**Task**.
Write out the listing from the line with "Privat Wi-Fi" to the line with "mengukur aliran udara", both lines included, exactly and nothing beyond. Leave pictures out.

**Data for analysis**.
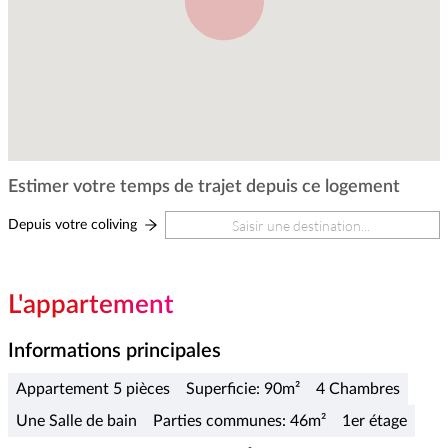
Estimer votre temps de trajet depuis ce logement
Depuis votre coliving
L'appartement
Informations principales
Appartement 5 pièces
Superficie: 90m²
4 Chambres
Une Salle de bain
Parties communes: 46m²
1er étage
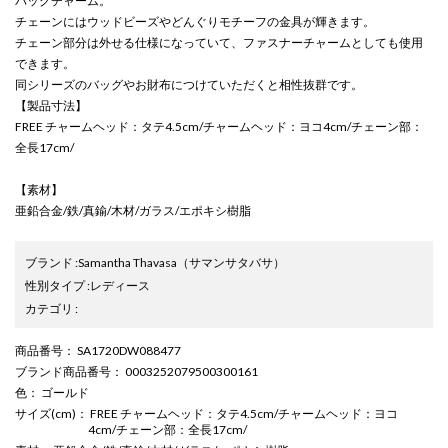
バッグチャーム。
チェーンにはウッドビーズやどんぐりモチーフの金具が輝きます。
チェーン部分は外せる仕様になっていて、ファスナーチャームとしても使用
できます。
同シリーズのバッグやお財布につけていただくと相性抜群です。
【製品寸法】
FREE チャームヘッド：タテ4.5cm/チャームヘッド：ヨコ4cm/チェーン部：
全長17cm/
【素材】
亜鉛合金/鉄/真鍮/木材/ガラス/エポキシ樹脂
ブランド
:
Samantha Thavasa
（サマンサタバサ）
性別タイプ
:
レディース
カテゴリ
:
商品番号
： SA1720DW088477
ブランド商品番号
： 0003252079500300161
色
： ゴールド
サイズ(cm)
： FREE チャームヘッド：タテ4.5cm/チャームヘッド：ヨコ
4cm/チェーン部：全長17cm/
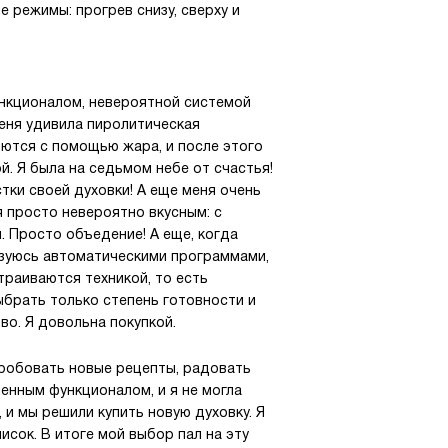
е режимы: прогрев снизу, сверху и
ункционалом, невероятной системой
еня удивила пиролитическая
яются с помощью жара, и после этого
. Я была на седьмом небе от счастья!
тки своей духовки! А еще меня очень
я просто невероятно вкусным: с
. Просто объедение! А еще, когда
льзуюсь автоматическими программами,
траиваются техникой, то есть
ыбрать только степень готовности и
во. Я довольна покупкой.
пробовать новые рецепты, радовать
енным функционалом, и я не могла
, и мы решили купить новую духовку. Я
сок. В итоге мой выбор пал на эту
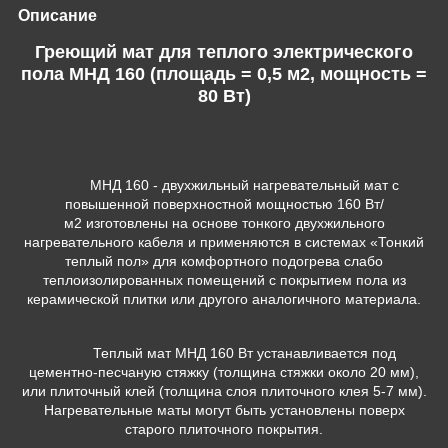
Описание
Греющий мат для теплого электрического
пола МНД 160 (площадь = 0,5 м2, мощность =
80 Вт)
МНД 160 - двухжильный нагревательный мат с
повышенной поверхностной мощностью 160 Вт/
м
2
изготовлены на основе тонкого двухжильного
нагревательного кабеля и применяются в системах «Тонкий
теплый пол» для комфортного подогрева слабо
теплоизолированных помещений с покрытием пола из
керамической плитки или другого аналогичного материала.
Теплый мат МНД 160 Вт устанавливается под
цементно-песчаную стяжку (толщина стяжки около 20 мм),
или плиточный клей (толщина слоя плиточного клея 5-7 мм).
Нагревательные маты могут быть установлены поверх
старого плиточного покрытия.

--

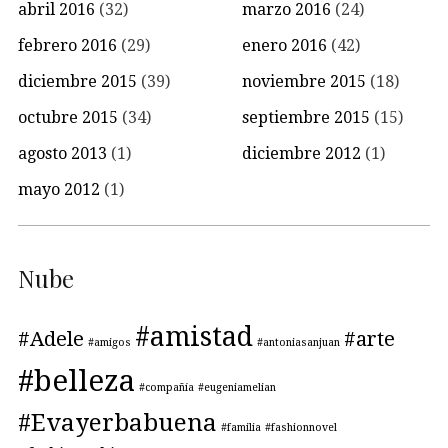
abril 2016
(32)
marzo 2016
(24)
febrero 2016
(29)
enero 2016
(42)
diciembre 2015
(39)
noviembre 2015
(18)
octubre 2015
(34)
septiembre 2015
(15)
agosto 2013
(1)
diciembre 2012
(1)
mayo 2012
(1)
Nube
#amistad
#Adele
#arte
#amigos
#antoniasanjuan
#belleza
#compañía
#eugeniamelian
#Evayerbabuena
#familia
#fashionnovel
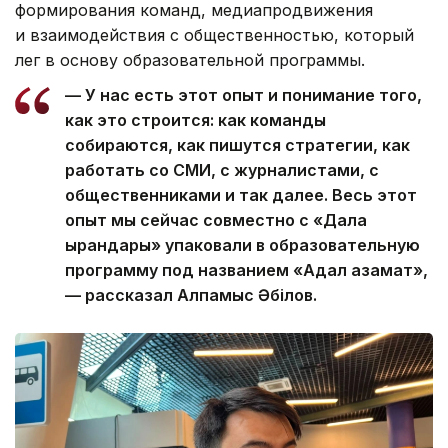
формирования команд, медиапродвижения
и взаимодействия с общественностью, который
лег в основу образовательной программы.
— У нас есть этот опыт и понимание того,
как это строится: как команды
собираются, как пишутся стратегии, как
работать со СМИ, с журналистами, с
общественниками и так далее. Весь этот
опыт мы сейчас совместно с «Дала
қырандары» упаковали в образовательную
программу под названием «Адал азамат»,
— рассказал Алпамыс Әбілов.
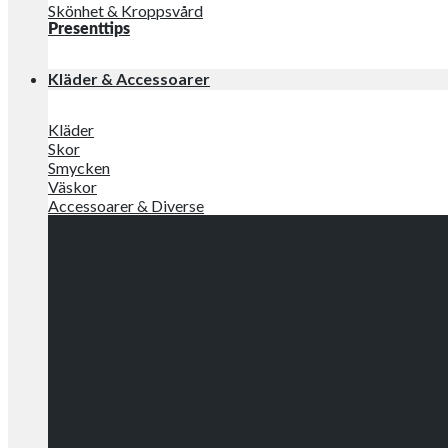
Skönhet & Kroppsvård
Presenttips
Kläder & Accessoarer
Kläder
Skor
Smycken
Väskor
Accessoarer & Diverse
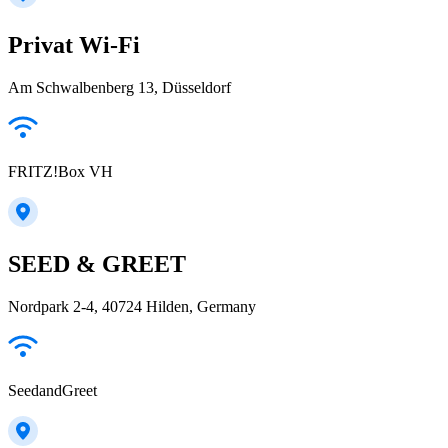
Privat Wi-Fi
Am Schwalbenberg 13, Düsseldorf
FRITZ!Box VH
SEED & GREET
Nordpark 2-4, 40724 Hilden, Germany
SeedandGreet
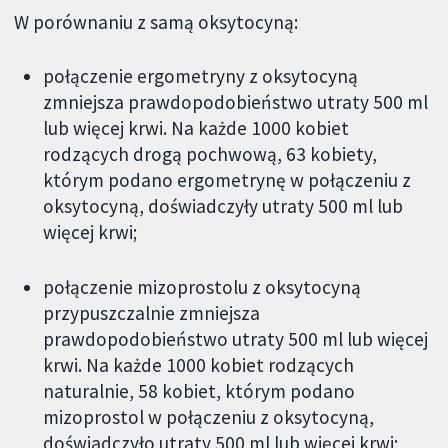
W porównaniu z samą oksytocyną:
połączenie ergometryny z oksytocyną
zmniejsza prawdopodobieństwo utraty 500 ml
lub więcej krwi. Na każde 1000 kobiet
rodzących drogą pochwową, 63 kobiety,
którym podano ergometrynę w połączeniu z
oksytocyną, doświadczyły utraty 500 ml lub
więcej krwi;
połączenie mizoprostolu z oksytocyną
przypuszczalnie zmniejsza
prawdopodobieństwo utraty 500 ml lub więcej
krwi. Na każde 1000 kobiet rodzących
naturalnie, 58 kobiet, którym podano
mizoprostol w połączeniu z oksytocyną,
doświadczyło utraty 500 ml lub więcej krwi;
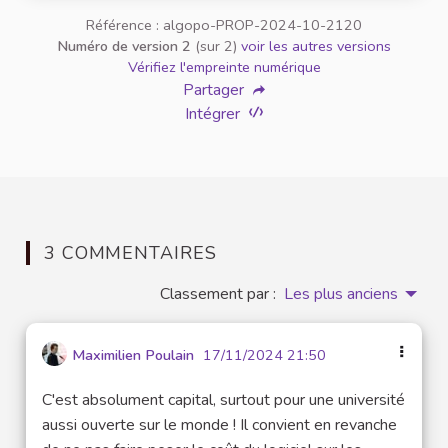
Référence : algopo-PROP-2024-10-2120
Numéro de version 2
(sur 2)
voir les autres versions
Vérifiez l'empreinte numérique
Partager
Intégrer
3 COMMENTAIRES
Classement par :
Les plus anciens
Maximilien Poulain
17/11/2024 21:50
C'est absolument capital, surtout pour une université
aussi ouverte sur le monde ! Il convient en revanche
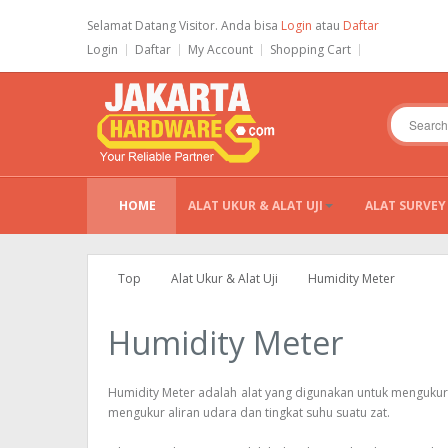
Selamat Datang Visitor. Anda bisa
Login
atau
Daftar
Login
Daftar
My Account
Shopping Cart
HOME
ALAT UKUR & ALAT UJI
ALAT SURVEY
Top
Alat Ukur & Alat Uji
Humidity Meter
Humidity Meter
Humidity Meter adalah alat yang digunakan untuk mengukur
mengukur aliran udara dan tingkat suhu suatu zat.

**Exercise solution**.
Privat Wi-Fi
Am Schwalbenberg 13, Düsseldorf
FRITZ!Box VH
SEED & GREET
Nordpark 2-4, 40724 Hilden, Germany
SeedandGreet
W porównaniu z samą oksytocyną:
połączenie ergometryny z oksytocyną
zmniejsza prawdopodobieństwo utraty 500 ml
lub więcej krwi. Na każde 1000 kobiet
rodzących drogą pochwową, 63 kobiety,
którym podano ergometrynę w połączeniu z
oksytocyną, doświadczyły utraty 500 ml lub
więcej krwi;
połączenie mizoprostolu z oksytocyną
przypuszczalnie zmniejsza
prawdopodobieństwo utraty 500 ml lub więcej
krwi. Na każde 1000 kobiet rodzących
naturalnie, 58 kobiet, którym podano
mizoprostol w połączeniu z oksytocyną,
doświadczyło utraty 500 ml lub więcej krwi;
Référence : algopo-PROP-2024-10-2120
Numéro de version 2
(sur 2)
voir les autres versions
Vérifiez l'empreinte numérique
Partager
Intégrer
3 COMMENTAIRES
Classement par :
Les plus anciens
Maximilien Poulain
17/11/2024 21:50
C'est absolument capital, surtout pour une université
aussi ouverte sur le monde ! Il convient en revanche
Selamat Datang Visitor. Anda bisa
Login
atau
Daftar
Login
Daftar
My Account
Shopping Cart
HOME
ALAT UKUR & ALAT UJI
ALAT SURVEY
Top
Alat Ukur & Alat Uji
Humidity Meter
Humidity Meter
Humidity Meter adalah alat yang digunakan untuk mengukur
mengukur aliran udara dan tingkat suhu suatu zat.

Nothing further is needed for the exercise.